PHOTO GALLERY 3
Special Holiday Edition
It's the holiday season in Palau, and while it sure as shootin' ain't gonna be a white Christmas, that doesn't mean these plucky folks can't trip the light fantastic with the best of America's bulb-stringers. So throw away those down jackets and grab your sandals for a tour of how Palau celebrates the birth of Jesus. It's a light show that would make Pink Floyd blush.
(As usual, the image quality's a little low, partly because it's dark
outside, and partly because I'm not using the ideal
equipment for imaging. Now if Santa's got a scanner in his bag, Brian's been an awfully good boy. . .)
|This is KR Hardware in downtown Koror. They were the first ones up with lights, flipping the switch at around 6:00 pm Thanksgiving Day. A pretty basic entry, augmented by the giant illuminated shotgun-sight on the roof, and the quaint claw hammer and rip saw set off in lights on the marquee. After all, wasn't Jesus the son of a carpenter?||This sad image cannot begin to do justice to the electrical monstrosity that occupies the "Olympic Village" outside the legislature in the heart of downtown. The "official government" entry in the gaudy illumination contest adopts the now standard "fake tree" concept, draping strands of light straight down from a pole to create a conical faux-tree, and also adorns some smaller palms with lights around the trunks.|
Ah yes, how could we forget the Outrigger Palasia Hotel, Palau's newest concrete boondoggle? Finished up last summer, the Outrigger, a luxury hotel on a tropical island that yet somehow manages to have absolutely no water access, has gone largely unfilled for the past six months. See all the rooms in the photo above? Only one has any lights on. (Second row up from the bottom, second room in from the left.) Not to be deterred, investors are busy building two more major hotels here. What planning. As for Christmas decorations, I'll give the Outrigger a chance. The palms out front are all wrapped in white lights, which is festive without being totally obnoxious. On the other hand, that white glowing blob on the left is a illuminated plastic Frosty the Snowman. The plastic illuminated Santa is on the driveway on the far right, out of frame. When they take those two in after the holidays, it'll double the occupancy rate of the hotel.
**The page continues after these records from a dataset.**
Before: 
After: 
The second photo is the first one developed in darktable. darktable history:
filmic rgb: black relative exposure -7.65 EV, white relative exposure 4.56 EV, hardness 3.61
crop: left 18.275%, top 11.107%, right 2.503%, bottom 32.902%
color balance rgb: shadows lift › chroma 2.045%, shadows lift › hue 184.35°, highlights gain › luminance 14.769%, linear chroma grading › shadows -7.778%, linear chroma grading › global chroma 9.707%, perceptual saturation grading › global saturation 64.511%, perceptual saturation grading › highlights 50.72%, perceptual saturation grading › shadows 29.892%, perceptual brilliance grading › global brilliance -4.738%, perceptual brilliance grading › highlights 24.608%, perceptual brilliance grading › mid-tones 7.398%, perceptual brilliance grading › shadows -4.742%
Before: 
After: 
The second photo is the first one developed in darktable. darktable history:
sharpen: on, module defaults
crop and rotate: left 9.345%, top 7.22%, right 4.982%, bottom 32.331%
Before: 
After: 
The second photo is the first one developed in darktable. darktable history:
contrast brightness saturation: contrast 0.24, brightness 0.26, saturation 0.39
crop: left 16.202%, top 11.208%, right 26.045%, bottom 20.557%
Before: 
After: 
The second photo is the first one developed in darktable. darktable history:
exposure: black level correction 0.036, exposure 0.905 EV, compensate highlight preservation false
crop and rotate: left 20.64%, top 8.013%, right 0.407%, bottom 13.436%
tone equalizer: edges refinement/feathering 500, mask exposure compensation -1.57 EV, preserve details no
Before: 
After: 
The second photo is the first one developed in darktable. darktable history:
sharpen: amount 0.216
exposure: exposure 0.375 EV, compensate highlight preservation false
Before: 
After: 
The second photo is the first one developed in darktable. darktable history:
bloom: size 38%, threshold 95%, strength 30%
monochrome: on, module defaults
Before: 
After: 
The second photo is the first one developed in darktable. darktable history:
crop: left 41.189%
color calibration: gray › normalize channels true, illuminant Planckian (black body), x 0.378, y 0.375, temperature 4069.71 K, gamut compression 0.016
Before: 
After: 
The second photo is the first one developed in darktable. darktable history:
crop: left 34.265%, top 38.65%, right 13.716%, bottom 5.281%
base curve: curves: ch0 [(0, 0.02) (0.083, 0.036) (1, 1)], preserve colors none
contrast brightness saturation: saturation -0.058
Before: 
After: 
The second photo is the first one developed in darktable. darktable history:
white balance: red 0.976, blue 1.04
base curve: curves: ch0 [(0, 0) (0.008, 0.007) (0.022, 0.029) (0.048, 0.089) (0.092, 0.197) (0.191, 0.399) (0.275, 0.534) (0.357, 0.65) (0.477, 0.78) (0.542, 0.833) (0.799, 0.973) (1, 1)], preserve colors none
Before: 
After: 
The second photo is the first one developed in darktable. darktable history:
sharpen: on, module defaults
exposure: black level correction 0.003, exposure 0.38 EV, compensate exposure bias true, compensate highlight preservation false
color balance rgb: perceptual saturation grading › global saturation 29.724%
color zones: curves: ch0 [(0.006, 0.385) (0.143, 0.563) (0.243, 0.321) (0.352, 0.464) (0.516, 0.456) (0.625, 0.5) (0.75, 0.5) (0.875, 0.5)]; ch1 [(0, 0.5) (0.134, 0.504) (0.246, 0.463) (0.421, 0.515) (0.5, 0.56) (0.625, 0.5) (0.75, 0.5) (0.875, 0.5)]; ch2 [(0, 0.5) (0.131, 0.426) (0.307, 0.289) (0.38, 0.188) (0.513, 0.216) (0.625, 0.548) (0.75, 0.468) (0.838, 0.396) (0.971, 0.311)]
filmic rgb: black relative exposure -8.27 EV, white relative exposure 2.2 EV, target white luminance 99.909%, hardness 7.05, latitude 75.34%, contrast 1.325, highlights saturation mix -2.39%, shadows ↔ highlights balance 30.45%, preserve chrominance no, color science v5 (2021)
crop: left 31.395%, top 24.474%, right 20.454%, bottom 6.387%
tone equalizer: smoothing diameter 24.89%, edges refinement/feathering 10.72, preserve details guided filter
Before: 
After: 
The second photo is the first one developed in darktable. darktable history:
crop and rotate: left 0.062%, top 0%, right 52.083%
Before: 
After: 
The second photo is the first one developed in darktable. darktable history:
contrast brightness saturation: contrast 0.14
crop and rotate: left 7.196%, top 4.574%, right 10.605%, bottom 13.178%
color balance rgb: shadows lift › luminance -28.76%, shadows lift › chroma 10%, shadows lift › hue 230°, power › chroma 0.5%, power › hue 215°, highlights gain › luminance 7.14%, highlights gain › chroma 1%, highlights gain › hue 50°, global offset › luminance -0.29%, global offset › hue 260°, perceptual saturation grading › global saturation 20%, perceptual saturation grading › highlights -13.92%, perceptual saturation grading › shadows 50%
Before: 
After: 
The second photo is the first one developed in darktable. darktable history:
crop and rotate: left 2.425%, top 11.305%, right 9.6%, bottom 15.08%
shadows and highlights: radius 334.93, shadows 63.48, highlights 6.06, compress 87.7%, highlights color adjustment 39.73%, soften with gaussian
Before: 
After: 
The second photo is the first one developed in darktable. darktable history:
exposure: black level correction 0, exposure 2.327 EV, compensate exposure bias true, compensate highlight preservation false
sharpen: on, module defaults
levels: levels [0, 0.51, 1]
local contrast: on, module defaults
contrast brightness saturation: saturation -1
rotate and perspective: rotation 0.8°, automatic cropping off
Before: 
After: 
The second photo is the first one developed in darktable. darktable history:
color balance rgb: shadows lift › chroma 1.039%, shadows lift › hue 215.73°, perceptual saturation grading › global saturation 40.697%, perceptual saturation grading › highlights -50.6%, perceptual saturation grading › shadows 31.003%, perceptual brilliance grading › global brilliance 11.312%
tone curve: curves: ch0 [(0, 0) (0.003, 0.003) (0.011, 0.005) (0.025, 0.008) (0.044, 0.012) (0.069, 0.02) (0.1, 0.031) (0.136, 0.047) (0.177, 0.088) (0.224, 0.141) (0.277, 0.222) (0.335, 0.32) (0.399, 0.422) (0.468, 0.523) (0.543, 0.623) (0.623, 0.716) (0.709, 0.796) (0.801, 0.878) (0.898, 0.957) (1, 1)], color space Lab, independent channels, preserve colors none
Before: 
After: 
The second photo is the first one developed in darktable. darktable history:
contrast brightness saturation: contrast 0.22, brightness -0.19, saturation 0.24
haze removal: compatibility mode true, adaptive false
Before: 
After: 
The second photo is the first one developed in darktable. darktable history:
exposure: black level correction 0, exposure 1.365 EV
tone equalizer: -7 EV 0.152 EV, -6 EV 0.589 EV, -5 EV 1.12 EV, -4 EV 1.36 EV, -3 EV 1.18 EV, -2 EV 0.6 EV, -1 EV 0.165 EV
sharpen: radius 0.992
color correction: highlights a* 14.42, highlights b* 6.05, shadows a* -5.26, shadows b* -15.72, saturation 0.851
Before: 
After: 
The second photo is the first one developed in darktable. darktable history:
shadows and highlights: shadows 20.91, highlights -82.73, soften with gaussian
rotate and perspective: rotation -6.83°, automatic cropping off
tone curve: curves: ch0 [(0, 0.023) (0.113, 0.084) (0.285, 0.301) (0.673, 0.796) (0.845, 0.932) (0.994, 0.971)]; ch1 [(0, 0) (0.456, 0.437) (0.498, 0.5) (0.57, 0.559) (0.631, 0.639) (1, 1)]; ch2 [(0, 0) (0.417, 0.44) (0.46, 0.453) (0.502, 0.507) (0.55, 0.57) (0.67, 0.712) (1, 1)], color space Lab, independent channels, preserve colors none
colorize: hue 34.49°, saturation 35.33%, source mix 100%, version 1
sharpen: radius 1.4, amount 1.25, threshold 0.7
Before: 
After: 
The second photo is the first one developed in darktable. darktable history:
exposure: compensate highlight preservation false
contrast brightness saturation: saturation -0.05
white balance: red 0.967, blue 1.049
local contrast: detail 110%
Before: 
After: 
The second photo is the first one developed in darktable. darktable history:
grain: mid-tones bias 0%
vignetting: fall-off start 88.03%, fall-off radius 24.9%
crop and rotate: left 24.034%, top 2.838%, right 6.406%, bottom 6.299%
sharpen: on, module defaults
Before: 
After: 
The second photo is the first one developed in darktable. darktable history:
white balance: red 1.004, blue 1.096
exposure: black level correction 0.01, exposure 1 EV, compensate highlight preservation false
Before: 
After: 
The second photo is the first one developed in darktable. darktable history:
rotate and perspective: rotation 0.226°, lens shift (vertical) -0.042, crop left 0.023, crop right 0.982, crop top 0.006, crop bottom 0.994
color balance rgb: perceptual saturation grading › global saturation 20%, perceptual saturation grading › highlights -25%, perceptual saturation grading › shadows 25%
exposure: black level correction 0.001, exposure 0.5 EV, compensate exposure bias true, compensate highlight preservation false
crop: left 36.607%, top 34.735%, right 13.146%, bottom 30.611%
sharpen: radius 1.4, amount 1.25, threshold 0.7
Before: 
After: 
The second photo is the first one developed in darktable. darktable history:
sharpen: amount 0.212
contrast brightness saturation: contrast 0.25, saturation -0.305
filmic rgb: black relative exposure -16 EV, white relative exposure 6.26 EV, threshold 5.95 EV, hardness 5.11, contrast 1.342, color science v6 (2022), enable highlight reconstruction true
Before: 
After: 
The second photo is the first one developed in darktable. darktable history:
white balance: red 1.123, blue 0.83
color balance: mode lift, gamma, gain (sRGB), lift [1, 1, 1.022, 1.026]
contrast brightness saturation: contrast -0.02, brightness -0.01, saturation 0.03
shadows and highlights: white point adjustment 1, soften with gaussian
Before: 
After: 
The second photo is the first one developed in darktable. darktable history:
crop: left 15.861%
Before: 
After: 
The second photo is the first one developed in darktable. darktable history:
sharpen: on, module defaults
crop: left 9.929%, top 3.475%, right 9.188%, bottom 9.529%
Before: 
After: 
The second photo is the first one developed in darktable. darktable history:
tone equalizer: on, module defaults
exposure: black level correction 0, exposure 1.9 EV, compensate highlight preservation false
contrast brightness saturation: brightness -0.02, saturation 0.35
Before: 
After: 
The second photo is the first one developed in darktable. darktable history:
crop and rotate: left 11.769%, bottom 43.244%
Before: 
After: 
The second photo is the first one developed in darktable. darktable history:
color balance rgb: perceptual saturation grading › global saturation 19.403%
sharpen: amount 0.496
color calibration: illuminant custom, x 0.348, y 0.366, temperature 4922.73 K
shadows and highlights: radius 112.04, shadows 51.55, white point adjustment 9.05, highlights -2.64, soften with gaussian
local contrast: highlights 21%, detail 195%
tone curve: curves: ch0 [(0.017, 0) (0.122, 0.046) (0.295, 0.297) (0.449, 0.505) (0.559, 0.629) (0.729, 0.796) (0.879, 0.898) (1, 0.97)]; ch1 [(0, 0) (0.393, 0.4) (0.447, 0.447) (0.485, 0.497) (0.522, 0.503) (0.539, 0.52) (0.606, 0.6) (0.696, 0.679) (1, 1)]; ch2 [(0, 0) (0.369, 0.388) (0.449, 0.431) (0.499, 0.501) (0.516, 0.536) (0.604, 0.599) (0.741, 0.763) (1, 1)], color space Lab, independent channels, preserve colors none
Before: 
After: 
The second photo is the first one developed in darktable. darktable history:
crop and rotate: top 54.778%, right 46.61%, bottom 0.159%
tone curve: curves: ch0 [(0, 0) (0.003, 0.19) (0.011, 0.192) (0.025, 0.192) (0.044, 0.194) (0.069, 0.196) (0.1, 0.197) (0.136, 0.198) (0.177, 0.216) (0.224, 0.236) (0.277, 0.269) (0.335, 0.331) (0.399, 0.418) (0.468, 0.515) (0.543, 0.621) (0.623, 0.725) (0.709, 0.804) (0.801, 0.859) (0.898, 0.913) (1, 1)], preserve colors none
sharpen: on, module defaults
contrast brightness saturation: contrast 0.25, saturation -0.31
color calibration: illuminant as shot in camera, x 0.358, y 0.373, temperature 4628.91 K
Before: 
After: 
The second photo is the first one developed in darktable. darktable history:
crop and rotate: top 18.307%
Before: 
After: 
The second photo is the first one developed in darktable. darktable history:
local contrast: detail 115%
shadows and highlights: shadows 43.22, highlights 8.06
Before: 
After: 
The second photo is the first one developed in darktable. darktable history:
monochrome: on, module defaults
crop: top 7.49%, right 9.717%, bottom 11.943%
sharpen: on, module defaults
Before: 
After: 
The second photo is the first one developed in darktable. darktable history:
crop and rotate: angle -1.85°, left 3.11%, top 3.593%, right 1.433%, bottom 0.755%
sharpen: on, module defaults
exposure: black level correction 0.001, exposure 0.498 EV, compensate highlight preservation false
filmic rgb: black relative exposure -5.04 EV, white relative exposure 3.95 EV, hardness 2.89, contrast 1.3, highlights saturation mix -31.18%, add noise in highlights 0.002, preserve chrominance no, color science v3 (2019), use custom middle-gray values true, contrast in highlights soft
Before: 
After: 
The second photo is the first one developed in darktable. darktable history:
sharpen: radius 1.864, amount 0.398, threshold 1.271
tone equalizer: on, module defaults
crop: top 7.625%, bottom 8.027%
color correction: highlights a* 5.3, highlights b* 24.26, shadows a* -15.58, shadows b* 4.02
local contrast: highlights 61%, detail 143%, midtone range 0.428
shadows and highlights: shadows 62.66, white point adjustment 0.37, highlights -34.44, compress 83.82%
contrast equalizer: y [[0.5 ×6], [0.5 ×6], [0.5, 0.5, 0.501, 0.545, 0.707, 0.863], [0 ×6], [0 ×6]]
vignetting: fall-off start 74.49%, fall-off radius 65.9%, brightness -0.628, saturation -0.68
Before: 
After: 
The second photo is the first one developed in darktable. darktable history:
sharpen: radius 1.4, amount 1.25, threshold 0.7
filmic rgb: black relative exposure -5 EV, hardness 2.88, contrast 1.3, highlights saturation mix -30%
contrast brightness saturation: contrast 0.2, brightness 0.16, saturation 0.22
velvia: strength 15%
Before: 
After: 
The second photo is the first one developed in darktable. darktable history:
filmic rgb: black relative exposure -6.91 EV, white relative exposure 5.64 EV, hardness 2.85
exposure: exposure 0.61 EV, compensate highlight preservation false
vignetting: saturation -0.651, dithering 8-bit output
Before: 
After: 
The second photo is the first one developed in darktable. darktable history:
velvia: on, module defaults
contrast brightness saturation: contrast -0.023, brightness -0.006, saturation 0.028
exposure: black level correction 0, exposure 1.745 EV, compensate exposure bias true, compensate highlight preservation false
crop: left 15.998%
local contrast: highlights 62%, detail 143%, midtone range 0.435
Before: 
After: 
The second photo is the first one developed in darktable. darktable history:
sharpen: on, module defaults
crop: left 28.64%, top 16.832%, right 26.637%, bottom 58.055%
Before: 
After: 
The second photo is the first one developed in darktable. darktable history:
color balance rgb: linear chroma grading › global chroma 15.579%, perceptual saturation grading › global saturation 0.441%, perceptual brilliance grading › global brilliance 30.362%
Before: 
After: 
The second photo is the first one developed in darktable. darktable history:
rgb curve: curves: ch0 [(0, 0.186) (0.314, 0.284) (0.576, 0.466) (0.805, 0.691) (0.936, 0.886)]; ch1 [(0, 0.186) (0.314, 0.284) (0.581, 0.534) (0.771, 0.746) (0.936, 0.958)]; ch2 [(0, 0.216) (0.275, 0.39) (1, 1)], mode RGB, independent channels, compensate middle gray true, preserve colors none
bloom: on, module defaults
Not that I've got anything against illuminated plastic Santas. In fact, here you see a couple of them standing as silent but vigilant guardians over the corners of the Rock Island Cafe, making sure that only good little girls and boys can come in and get their hands on Palau's greasiest fish sandwich. They were closed when I took this shot, so although you get to see some of the lights that adorn the joint, you miss out on the best part-- the palm trees that practically drip with colored bulbs.
Hey kids, it's our old pals Surangel's (left) and WCTC (right) again, this time slugging it out for the title of "biggest squanderer of electricity." While Surangel's makes a go at it with their recurring snowman motif above the door, the columns of red and green lights, and the understated but sincere legend "Happy Holidays," it's WCTC who takes the cake. Giving Vegas a run for it's money, WCTC's decked itself out in all the finery Thomas Edison has to offer. The giant swooping star on the top is the most notable, but I'm partial to the abundant wrapping of trees and bushes in the parking lot with lights, and the profusion of illumination that's been strung between the first and second floors, giving the whole building a "U.F.O.coming in for a landing" sort of motif. Very Christmasy.
This requires very little comment. A photo processing place downtown that, for some reason, also sells used trucks, reminds us that Christmas is about more than just who has the brightest, most colorful, flashiest lights. The sign says it all as far as I'm concerned, and I join them in wishing the whole world an abundance of "Jo."